John Cassim started Conserve Zim after AWF's training.

To Cassim, the workshop brought to reality his fantasy of running his own conservation project and contributed to the birth of his brainchild Conserve Zim, an online media outlet that focuses on wildlife conservation and environmental aspects.

“I further met world-acclaimed environmental journalists who helped panel beat my thinking into forming my own conservation portal called Conserve Zim,” Cassim said, paying tribute to the networks he established during the environmental training workshop. “I am now able to link my stories to various social media platforms thereby broadening the traffic to the stories I am doing.” 

According to Cassim, the training helped him to better understand the complexity of nature and why it must be conserved. Owing to the training, he decided to specialize in environmental reporting.

Siamilandu, who is currently working for Alpha Media Holdings, testified that the training instilled deep writing skills in him and made him a well-read journalist, capable of reporting on the environment and conservation with ease. Before the workshop, he had no interest in feature story writing, and it took him hours to finish a single feature.

Obert says that after the environmental journalism training, he developed more interest in wildlife issues and a sharp mindset towards conservation; in his news diary, he now prioritizes at least one story on conservation.

“I have scooped two media awards since the training in 2021. At the end of the year 2021, I got awarded for being the best environmental and tourism reporter at Kariba-Hurungwe media awards,” Siamilandu said. “In 2022, I got awarded for being the best journalist in the same category at the same awards; in the future, I aim to scoop international and national awards.”

In this digital age, with the flooding of information online, Godknows Homwe, Yedu Lani Travel founder, acquired specific skills in writing, packaging, and sharing environmental conservation stories online. He learned to fuse human interest angles with hard news to attract much-needed attention from his audience.

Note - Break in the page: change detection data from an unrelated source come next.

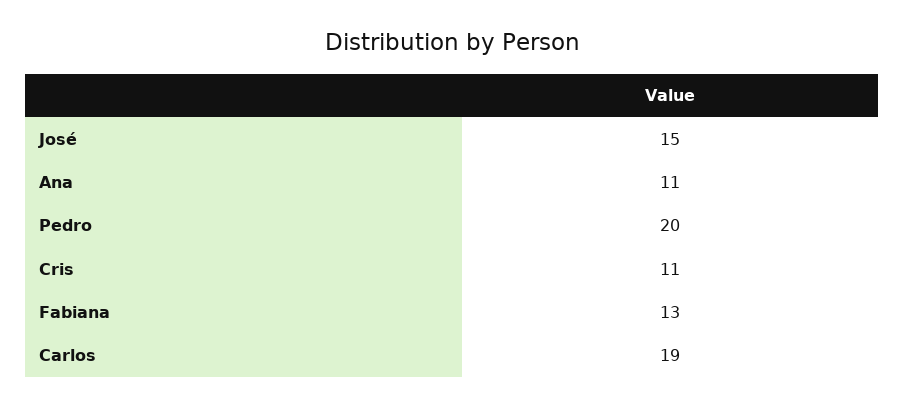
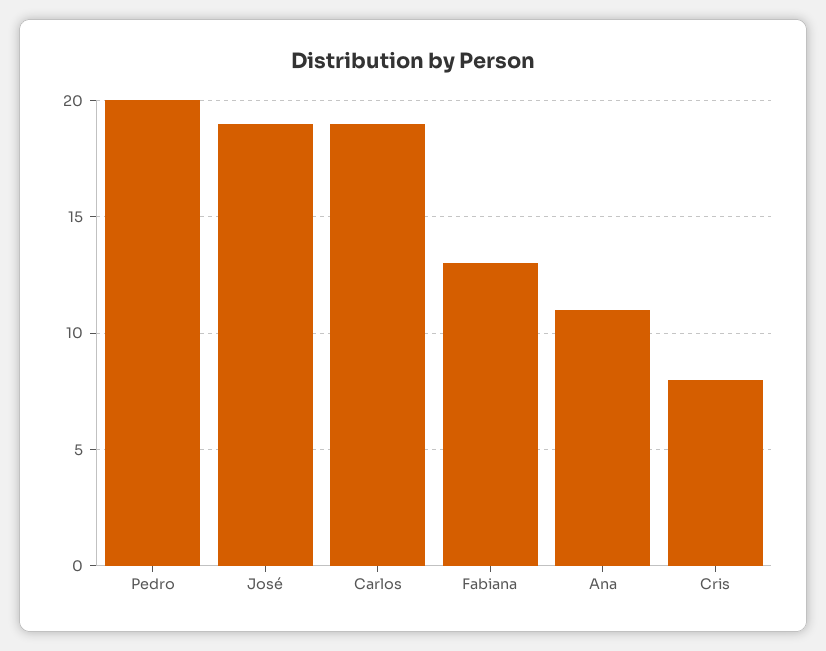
  {
-   "José": 15,
+   "José": 19,
    "Ana": 11,
    "Pedro": 20,
-   "Cris": 11,
+   "Cris": 8,
    "Fabiana": 13,
    "Carlos": 19
  }

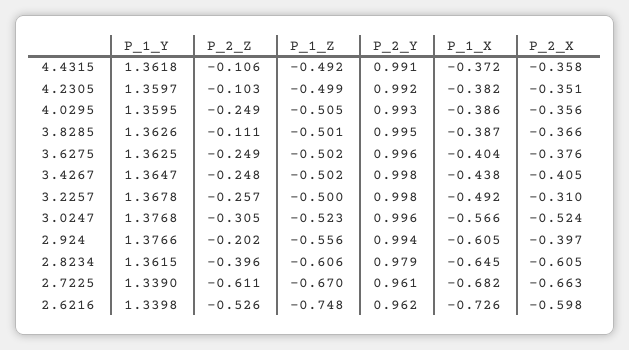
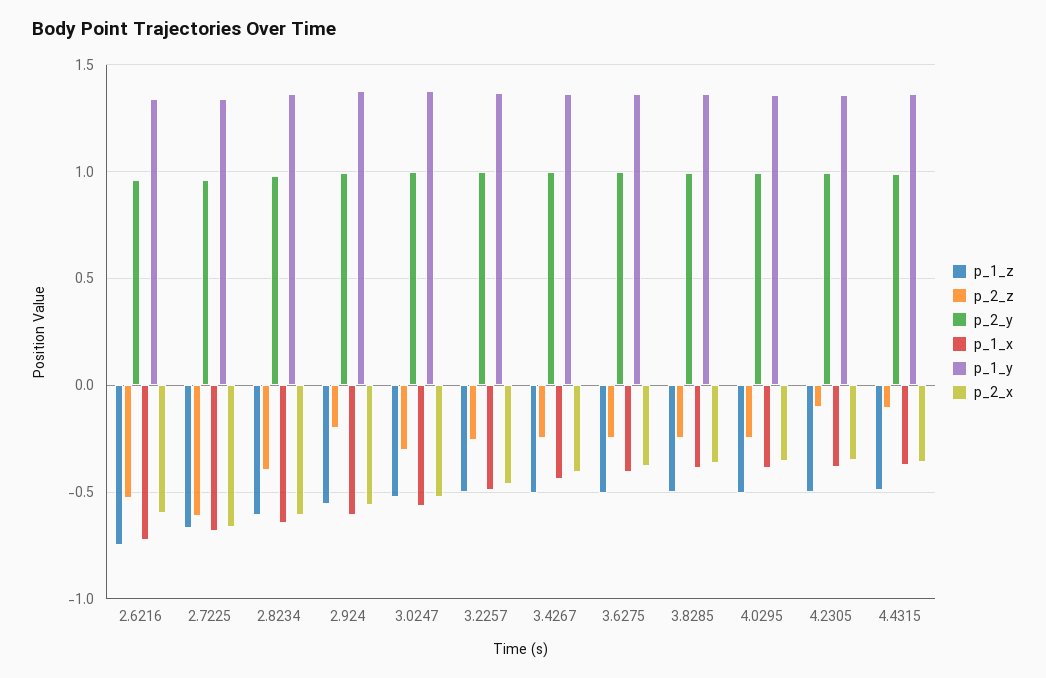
  {
    "P_1_Y": {
      "4.4315": 1.3618,
      "4.2305": 1.3597,
      "4.0295": 1.3595,
      "3.8285": 1.3626,
      "3.6275": 1.3625,
      "3.4267": 1.3647,
      "3.2257": 1.3678,
      "3.0247": 1.3768,
      "2.924": 1.3766,
      "2.8234": 1.3615,
      "2.7225": 1.339,
      "2.6216": 1.3398
    },
    "P_2_Z": {
      "4.4315": -0.106,
      "4.2305": -0.103,
      "4.0295": -0.249,
-     "3.8285": -0.111,
+     "3.8285": -0.25,
      "3.6275": -0.249,
      "3.4267": -0.248,
      "3.2257": -0.257,
      "3.0247": -0.305,
      "2.924": -0.202,
      "2.8234": -0.396,
      "2.7225": -0.611,
      "2.6216": -0.526
    },
    "P_1_Z": {
      "4.4315": -0.492,
      "4.2305": -0.499,
      "4.0295": -0.505,
      "3.8285": -0.501,
      "3.6275": -0.502,
      "3.4267": -0.502,
      "3.2257": -0.5,
      "3.0247": -0.523,
      "2.924": -0.556,
      "2.8234": -0.606,
      "2.7225": -0.67,
      "2.6216": -0.748
    },
    "P_2_Y": {
      "4.4315": 0.991,
      "4.2305": 0.992,
      "4.0295": 0.993,
      "3.8285": 0.995,
      "3.6275": 0.996,
      "3.4267": 0.998,
      "3.2257": 0.998,
      "3.0247": 0.996,
      "2.924": 0.994,
      "2.8234": 0.979,
      "2.7225": 0.961,
      "2.6216": 0.962
    },
    "P_1_X": {
      "4.4315": -0.372,
      "4.2305": -0.382,
      "4.0295": -0.386,
      "3.8285": -0.387,
      "3.6275": -0.404,
      "3.4267": -0.438,
      "3.2257": -0.492,
      "3.0247": -0.566,
      "2.924": -0.605,
      "2.8234": -0.645,
      "2.7225": -0.682,
      "2.6216": -0.726
    },
    "P_2_X": {
      "4.4315": -0.358,
      "4.2305": -0.351,
      "4.0295": -0.356,
      "3.8285": -0.366,
      "3.6275": -0.376,
      "3.4267": -0.405,
-     "3.2257": -0.31,
+     "3.2257": -0.45,
      "3.0247": -0.524,
-     "2.924": -0.397,
+     "2.924": -0.55,
      "2.8234": -0.605,
      "2.7225": -0.663,
      "2.6216": -0.598
    }
  }

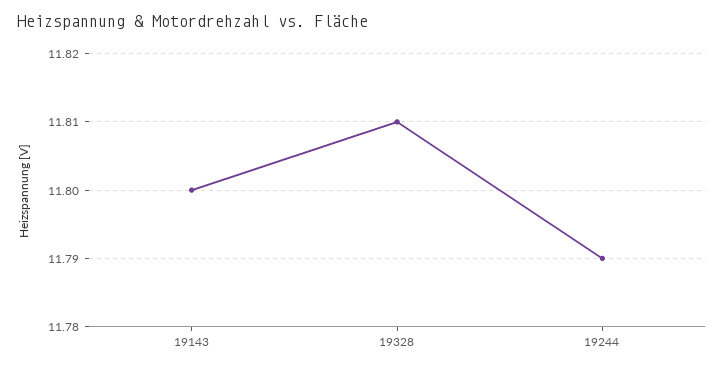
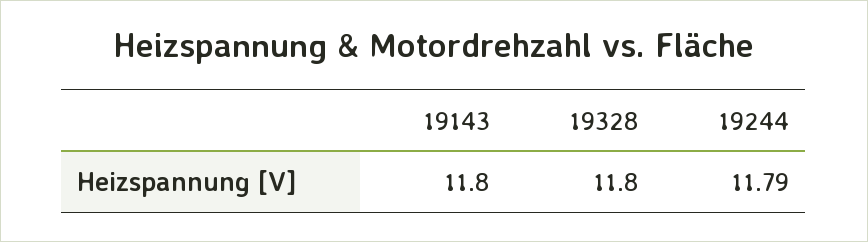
  {
    "19143": 11.8,
-   "19328": 11.81,
+   "19328": 11.8,
    "19244": 11.79
  }

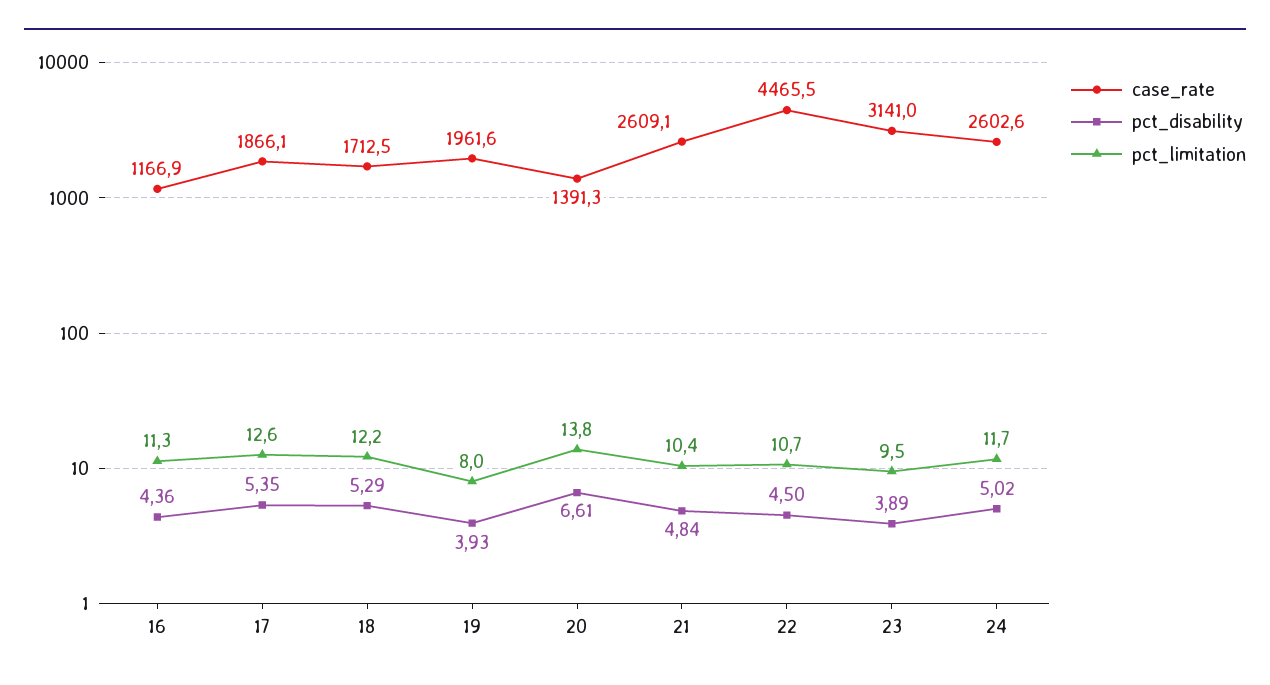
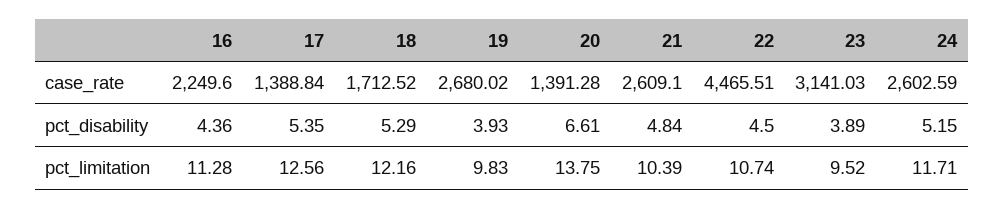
  {
    "case_rate": {
-     "16": 1166.9,
+     "16": 2249.6,
-     "17": 1866.1,
+     "17": 1388.84,
      "18": 1712.52,
-     "19": 1961.6,
+     "19": 2680.02,
      "20": 1391.28,
      "21": 2609.1,
      "22": 4465.51,
      "23": 3141.03,
      "24": 2602.59
    },
    "pct_disability": {
      "16": 4.36,
      "17": 5.35,
      "18": 5.29,
      "19": 3.93,
      "20": 6.61,
      "21": 4.84,
      "22": 4.5,
      "23": 3.89,
-     "24": 5.02
+     "24": 5.15
    },
    "pct_limitation": {
      "16": 11.28,
      "17": 12.56,
      "18": 12.16,
-     "19": 8,
+     "19": 9.83,
      "20": 13.75,
      "21": 10.39,
      "22": 10.74,
      "23": 9.52,
      "24": 11.71
    }
  }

“The training did help me to understand the importance of environmental conservation and how it relates to my reporting; it also made me aware of thorough research prior to writing a feature story on environmental issues,” Homwe said. “For instance, I have managed to combine creative artists such as Lin Barrie (African wild dog conservation) and Alison Baker, who are using their talents to advocate for environmental conservation and showcased this through different arrays of social platforms, print media, and packaging the same article in different formats to generate interest from different audiences.”

Godknows Homwe

Godknows Homwe is the founder of Yedu Lani Travel magazine.

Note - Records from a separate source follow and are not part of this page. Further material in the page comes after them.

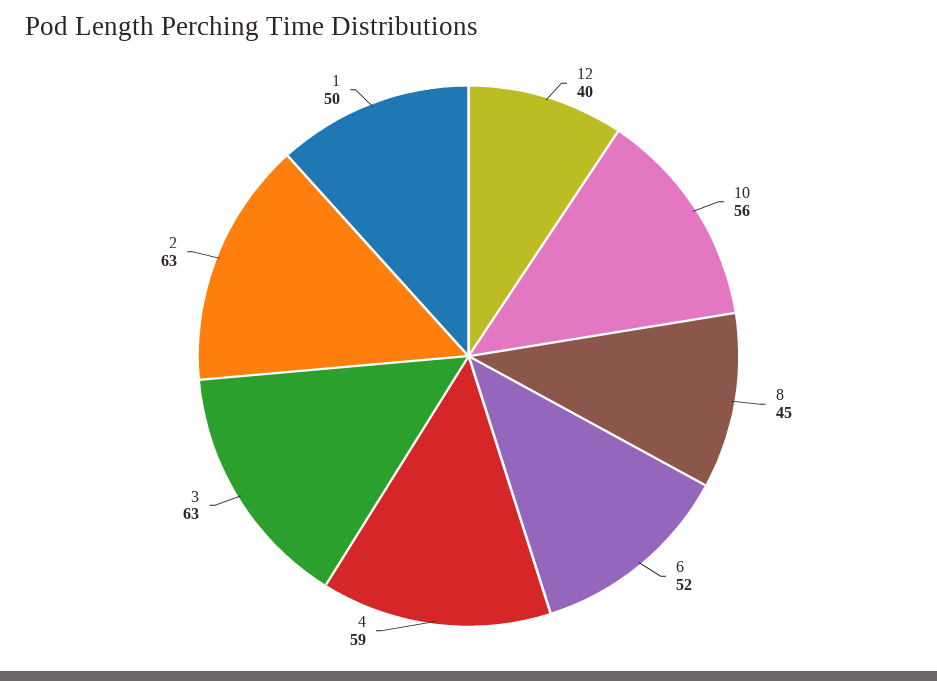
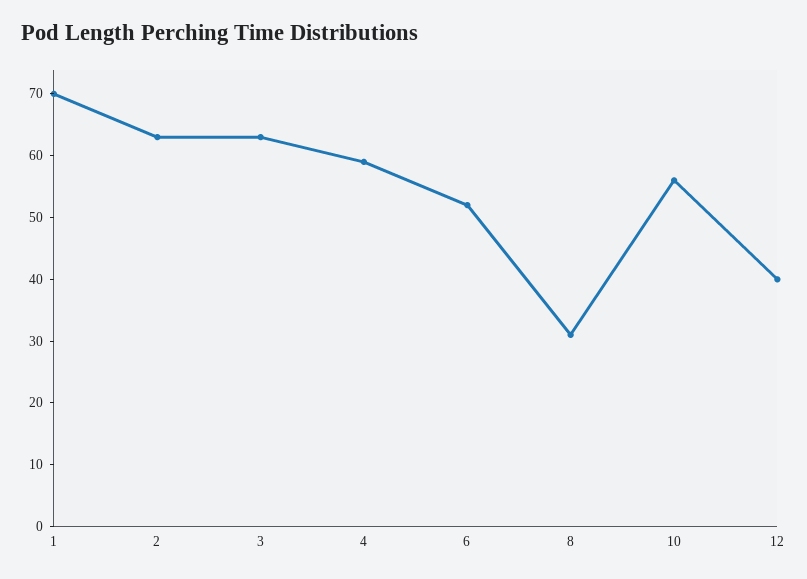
  {
    "12": 40,
    "10": 56,
-   "8": 45,
+   "8": 30,
    "6": 52,
    "4": 59,
    "3": 63,
    "2": 63,
-   "1": 50
+   "1": 70
  }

After the AWF environmental journalism training, Homwe managed to increase audience interest in Yedu Lani Travel magazine, a publication that he started to promote destinations. He noted that it is important to recognize that environmental conservation and sustainable tourism go hand in hand; by promoting destinations that are environmentally friendly, he can now help to protect the environment while also promoting tourism. To date, AWF Zimbabwe has been featured twice in the Yedu Lani travel magazine.

Although environmental reporting has several challenges, such as the complexity of environmental issues as noted by Lulu Brenda, the AWF-sponsored training helped her in reporting on human-wildlife conflict issues involving elephant invasions in fields and hyenas’ attack on livestock, as well as equitable sharing of conservation proceeds in communities.

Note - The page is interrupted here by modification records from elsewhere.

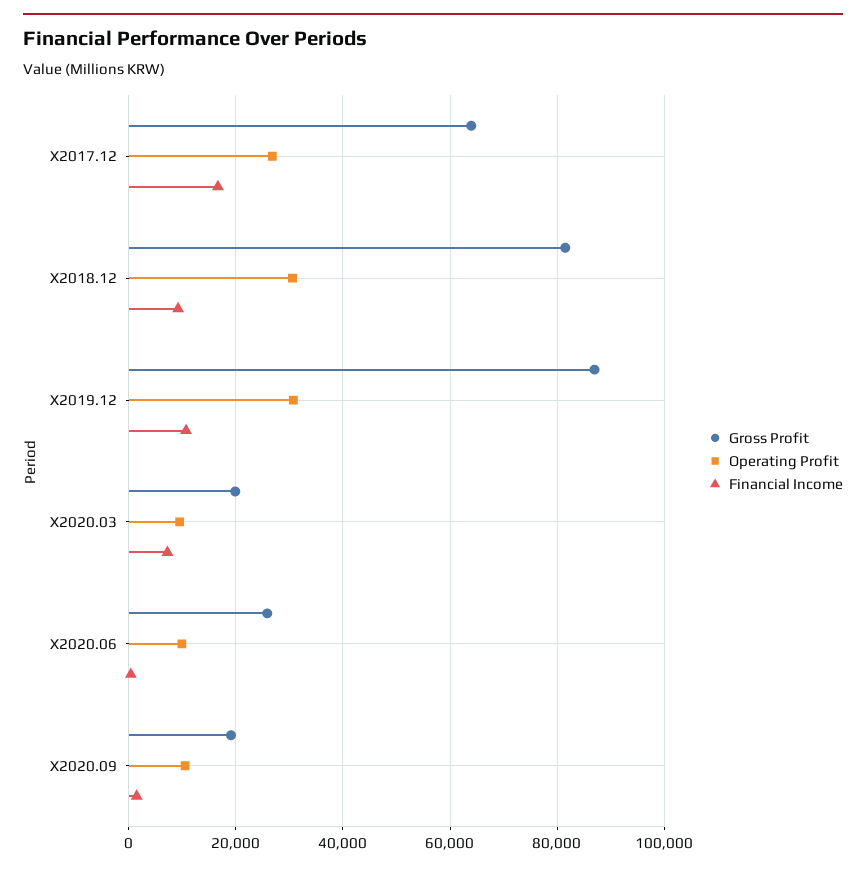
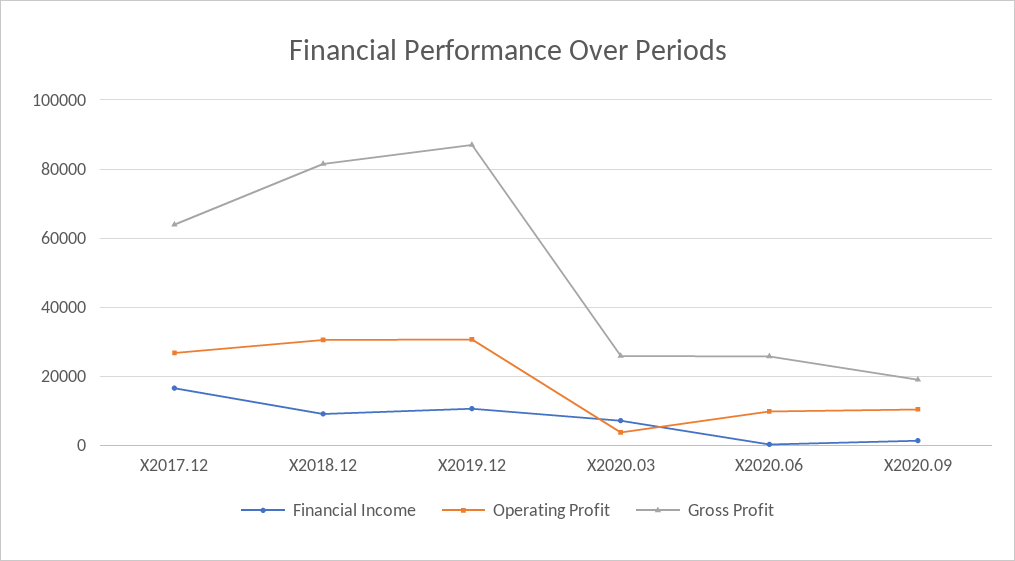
  {
    "Gross Profit": {
      "X2017.12": 64000,
      "X2018.12": 82000,
      "X2019.12": 86000,
-     "X2020.03": 20000,
+     "X2020.03": 26000,
      "X2020.06": 26000,
      "X2020.09": 20000
    },
    "Operating Profit": {
      "X2017.12": 26000,
      "X2018.12": 30000,
      "X2019.12": 30000,
-     "X2020.03": 10000,
+     "X2020.03": 4000,
      "X2020.06": 10000,
      "X2020.09": 10000
    },
    "Financial Income": {
      "X2017.12": 16000,
      "X2018.12": 10000,
      "X2019.12": 10000,
      "X2020.03": 8000,
      "X2020.06": 0,
      "X2020.09": 2000
    }
  }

“Through my stories, I try to improve the public interest on environmental issues, as they do not always capture people’s attention; these issues are seen as less urgent compared to other news topics,” Brenda said.

The November 2021 Southern Africa Advanced Environmental Journalism Training can be described as the training of trainers, as all four journalists concurred that they are now capable of imparting the knowledge gained to other journalists. On World Environment Day 2023, it takes dedicated journalists to clearly articulate environmental conservation challenges such as plastic pollution with the depth they deserve to promote sustainable development.